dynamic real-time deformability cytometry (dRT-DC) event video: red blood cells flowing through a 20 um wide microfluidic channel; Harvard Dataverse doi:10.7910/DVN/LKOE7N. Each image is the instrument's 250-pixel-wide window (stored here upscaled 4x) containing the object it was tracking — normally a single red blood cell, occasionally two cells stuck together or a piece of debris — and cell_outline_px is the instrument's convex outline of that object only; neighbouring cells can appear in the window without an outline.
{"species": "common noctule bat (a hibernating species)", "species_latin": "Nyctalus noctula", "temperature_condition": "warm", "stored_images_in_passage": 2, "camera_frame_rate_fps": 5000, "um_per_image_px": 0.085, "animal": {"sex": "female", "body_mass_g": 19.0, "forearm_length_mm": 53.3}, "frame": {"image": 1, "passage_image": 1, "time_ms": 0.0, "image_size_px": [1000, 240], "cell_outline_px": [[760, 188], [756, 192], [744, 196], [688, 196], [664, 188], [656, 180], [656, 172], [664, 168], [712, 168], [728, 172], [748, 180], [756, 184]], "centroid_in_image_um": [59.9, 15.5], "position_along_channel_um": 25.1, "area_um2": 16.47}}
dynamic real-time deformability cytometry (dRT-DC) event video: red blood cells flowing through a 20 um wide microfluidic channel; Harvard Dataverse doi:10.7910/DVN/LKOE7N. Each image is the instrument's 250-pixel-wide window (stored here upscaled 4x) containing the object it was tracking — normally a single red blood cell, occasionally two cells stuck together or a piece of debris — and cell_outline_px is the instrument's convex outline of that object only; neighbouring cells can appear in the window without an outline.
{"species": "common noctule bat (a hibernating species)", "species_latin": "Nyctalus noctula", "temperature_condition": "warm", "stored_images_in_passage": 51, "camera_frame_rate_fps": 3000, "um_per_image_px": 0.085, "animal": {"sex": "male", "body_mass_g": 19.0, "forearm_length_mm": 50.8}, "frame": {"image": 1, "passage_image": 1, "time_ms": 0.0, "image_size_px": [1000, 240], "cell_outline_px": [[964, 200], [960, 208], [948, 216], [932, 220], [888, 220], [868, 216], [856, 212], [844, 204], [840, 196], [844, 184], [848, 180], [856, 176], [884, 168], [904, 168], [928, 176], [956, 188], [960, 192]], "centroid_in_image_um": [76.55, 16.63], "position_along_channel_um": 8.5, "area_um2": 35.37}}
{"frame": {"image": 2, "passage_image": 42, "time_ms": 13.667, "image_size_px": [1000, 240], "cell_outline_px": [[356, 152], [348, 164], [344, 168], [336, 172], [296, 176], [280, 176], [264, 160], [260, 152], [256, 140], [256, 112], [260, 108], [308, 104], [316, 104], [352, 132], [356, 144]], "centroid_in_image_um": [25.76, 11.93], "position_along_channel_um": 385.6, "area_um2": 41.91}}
★ ★ ★ ★
## OBJECTIVE:
Write out the whole listing again. Match it word for word.

## SOLUTION TO THIS TASK:
dynamic real-time deformability cytometry (dRT-DC) event video: red blood cells flowing through a 20 um wide microfluidic channel; Harvard Dataverse doi:10.7910/DVN/LKOE7N. Each image is the instrument's 250-pixel-wide window (stored here upscaled 4x) containing the object it was tracking — normally a single red blood cell, occasionally two cells stuck together or a piece of debris — and cell_outline_px is the instrument's convex outline of that object only; neighbouring cells can appear in the window without an outline.
{"species": "common noctule bat (a hibernating species)", "species_latin": "Nyctalus noctula", "temperature_condition": "warm", "stored_images_in_passage": 2, "camera_frame_rate_fps": 5000, "um_per_image_px": 0.085, "animal": {"sex": "female", "body_mass_g": 19.0, "forearm_length_mm": 53.3}, "frame": {"image": 1, "passage_image": 1, "time_ms": 0.0, "image_size_px": [1000, 240], "cell_outline_px": [[760, 188], [756, 192], [744, 196], [688, 196], [664, 188], [656, 180], [656, 172], [664, 168], [712, 168], [728, 172], [748, 180], [756, 184]], "centroid_in_image_um": [59.9, 15.5], "position_along_channel_um": 25.1, "area_um2": 16.47}}
dynamic real-time deformability cytometry (dRT-DC) event video: red blood cells flowing through a 20 um wide microfluidic channel; Harvard Dataverse doi:10.7910/DVN/LKOE7N. Each image is the instrument's 250-pixel-wide window (stored here upscaled 4x) containing the object it was tracking — normally a single red blood cell, occasionally two cells stuck together or a piece of debris — and cell_outline_px is the instrument's convex outline of that object only; neighbouring cells can appear in the window without an outline.
{"species": "common noctule bat (a hibernating species)", "species_latin": "Nyctalus noctula", "temperature_condition": "warm", "stored_images_in_passage": 51, "camera_frame_rate_fps": 3000, "um_per_image_px": 0.085, "animal": {"sex": "male", "body_mass_g": 19.0, "forearm_length_mm": 50.8}, "frame": {"image": 1, "passage_image": 1, "time_ms": 0.0, "image_size_px": [1000, 240], "cell_outline_px": [[964, 200], [960, 208], [948, 216], [932, 220], [888, 220], [868, 216], [856, 212], [844, 204], [840, 196], [844, 184], [848, 180], [856, 176], [884, 168], [904, 168], [928, 176], [956, 188], [960, 192]], "centroid_in_image_um": [76.55, 16.63], "position_along_channel_um": 8.5, "area_um2": 35.37}}
{"frame": {"image": 2, "passage_image": 42, "time_ms": 13.667, "image_size_px": [1000, 240], "cell_outline_px": [[356, 152], [348, 164], [344, 168], [336, 172], [296, 176], [280, 176], [264, 160], [260, 152], [256, 140], [256, 112], [260, 108], [308, 104], [316, 104], [352, 132], [356, 144]], "centroid_in_image_um": [25.76, 11.93], "position_along_channel_um": 385.6, "area_um2": 41.91}}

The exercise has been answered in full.